Me apretaban los zapatos, eran nuevos, crujían, podía oler la piel con la que estaban hechos, me los había regalado mi madre. El traje me quedaba ligeramente holgado, pero lo prefería, odiaba la ropa que me quedaba pequeña y me apretaba el estómago cuando me sentaba. No había dormido en toda la noche, con tu carta bajo la almohada para oler tus dedos al escribirla, tus dudas, tus certezas a la hora de enhebrar las palabras para que no resultaran muy dolorosas. Ni siquiera pude soñar contigo, los párpados se resistieron a cerrarse, como si al hacerlo fueras a desaparecer para siempre.
4. No quería apretar demasiado los cordones, los zapatos me iban a demoler los pies y eran muchas horas las que quedaban hasta que llegáramos a la ciudad. Iba a tu ciudad, a tu mundo, ese del que me habías hablado en multitud de ocasiones. De su estación de autobuses a la que me ibas a ir a buscar, sus amplias avenidas, sus teatros, sus cines…
Al levantarme aquella mañana y asomarme a la ventana de mi habitación, descubrí un día acorde con mi estado de ánimo. El cielo plomizo, gris, casi negro, con ganas de descargar una lluvia necesaria para limpiar las calles del calor que había hecho esos últimos días de agosto. Descubrí con cierta indiferencia que me daba igual si llovía o no, si el día era gris o el cielo estaba rodeado de nubes cuyo presagio negruzco anunciaba tormenta.

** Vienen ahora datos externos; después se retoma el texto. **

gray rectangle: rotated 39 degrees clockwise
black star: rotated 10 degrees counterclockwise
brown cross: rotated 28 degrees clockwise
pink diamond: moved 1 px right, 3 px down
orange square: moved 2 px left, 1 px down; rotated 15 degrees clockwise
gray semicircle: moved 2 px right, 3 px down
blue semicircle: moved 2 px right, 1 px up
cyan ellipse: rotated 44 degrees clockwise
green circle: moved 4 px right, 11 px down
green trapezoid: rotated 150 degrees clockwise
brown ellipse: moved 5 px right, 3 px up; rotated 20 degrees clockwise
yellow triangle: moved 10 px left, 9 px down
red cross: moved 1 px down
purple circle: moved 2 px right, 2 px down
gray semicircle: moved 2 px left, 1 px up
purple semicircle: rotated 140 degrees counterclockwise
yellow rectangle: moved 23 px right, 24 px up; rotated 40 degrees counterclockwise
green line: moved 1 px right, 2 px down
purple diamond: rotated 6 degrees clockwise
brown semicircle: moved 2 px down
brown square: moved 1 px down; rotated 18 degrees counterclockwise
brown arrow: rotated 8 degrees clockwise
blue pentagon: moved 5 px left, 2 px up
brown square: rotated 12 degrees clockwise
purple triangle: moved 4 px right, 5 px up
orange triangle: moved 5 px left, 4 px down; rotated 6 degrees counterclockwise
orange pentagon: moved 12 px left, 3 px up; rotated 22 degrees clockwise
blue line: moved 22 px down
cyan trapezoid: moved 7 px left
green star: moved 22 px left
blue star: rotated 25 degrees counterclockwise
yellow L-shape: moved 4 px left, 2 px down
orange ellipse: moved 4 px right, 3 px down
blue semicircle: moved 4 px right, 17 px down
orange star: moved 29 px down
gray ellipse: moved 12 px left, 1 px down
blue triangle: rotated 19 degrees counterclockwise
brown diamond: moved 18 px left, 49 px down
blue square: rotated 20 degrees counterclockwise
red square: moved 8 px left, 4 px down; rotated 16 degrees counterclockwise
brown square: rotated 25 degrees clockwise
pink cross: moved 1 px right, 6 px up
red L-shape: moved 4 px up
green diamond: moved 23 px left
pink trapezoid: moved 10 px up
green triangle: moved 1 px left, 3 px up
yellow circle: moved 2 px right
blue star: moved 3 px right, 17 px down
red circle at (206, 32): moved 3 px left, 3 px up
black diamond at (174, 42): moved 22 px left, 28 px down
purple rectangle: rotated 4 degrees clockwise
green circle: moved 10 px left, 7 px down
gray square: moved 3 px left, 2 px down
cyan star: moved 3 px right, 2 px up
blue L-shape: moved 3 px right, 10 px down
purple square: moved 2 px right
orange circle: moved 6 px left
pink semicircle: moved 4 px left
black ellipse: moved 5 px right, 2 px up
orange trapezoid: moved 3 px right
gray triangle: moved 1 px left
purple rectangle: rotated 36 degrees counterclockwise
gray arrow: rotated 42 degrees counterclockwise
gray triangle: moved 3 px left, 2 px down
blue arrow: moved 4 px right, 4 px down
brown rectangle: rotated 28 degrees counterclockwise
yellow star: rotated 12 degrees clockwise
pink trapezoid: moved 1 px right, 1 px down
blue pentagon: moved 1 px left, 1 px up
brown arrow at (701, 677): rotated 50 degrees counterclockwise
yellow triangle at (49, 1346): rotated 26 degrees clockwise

El papel crujía al tocarlo, la carta seguía en el mismo lugar en el que la había dejado. Miraba por la ventana del coche y el pueblo en el que te había conocido era ya una mancha blanquecina que se perdía en la lejanía y se confundía con el azul del mar. Todo quedaba tan lejos que parecía un sueño y tan sólo fue ayer cuando estaba al lado del mar, pensando en todo lo que aquel verano me había dado, sin comprender que ese era el último día del último verano de mi vida.